His software development partner, Brian Pham, was already involved with the technology as part of a group who pitched the idea to the NBA more than two years ago to obtain the rights to release NBA Top Shots highlights video clips as NFTs. Back then no one really understood what they were.

Now he and Pham, a Melbourne-based Vietnamese refugee, are working with indigenous artists to create NFTs of their work. Their first project was with a 14-year-old Aboriginal girl who painted 30 pieces of artwork. Each piece was created as 100 NFTs – 3000 non-fungible tokens all up.

They enlisted the help of NBA Brooklyn Nets star Patty Mills who is of Aboriginal/Torres Strait descent. We’ll give you one of these NFTs if you make some noise about this artist on social media, was the deal.

“You’re creating hype and then people want a piece of it,” Mamea-Wilson says. It worked. Pretty soon other NBA and Australian celebrities were buying the NFTs. Initially the tokens sold for A$70 (NZ$74). Half of that money went to the artist, 20 per cent to her community and 30 per cent back to Digital Nation which is 51 per cent owned by indigenous people.
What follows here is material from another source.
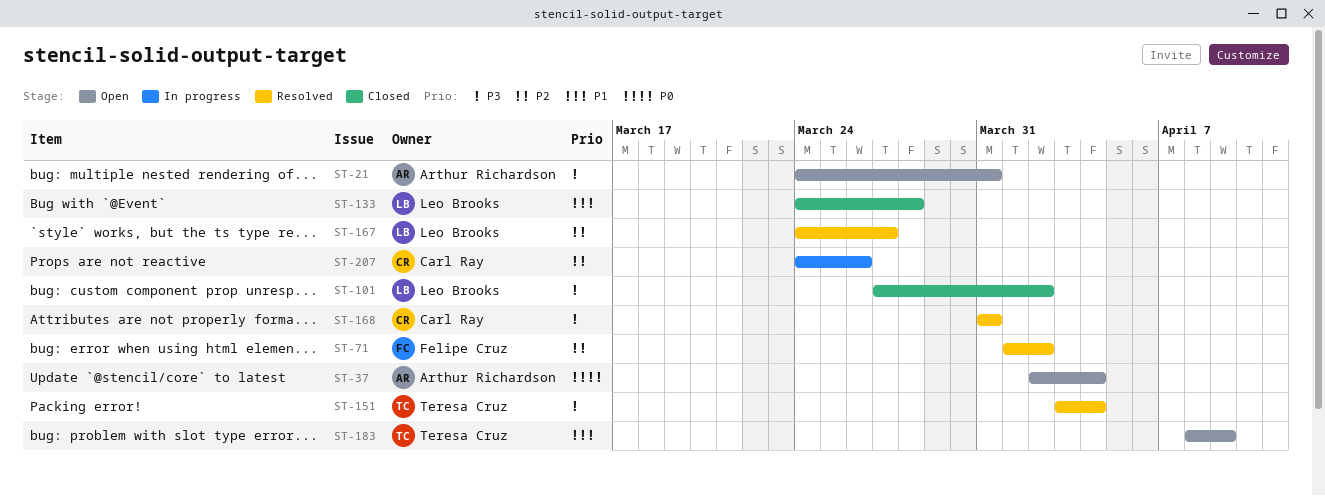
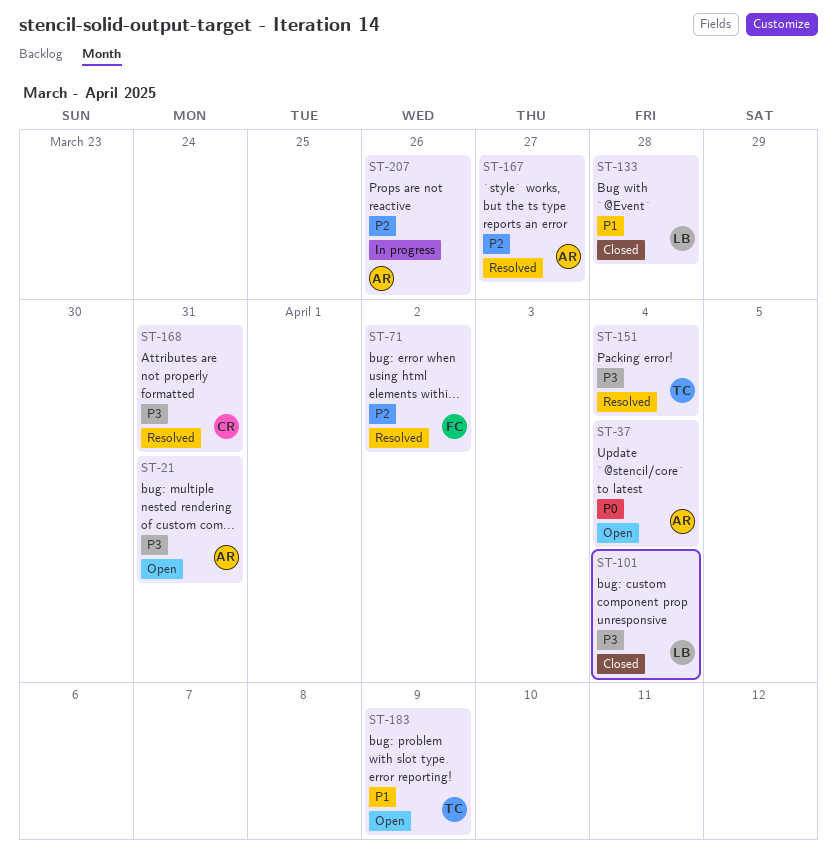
ST-101, due: Apr 2 -> Apr 4
ST-167, owner: Leo Brooks -> Arthur Richardson
ST-207, owner: Carl Ray -> Arthur Richardson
In November two of the NFTs changed hands and the artist made an additional $12,000.

“Every time one of those NFTs changes hands, she will get income for the rest of her life.”

Big organisations like Telstra, the AFL and NRL support indigenous art.

“They are big fans of buying and displaying aboriginal art digitally on a screen in their board rooms.”

And as word spreads on social media, Digital Nation is starting to get approaches from agents for the likes of actors Cate Blanchett and Hugh Jackman wanting to know about the next release of indigenous NFTs.

By March next year Mamea-Wilson wants Digital Nation to be working with Māori and Pacific artists in South Auckland, and rural Māori.

“There’s so much talent in this country. It’s not about Charles Goldie. It’s about the artists and what their communities need.”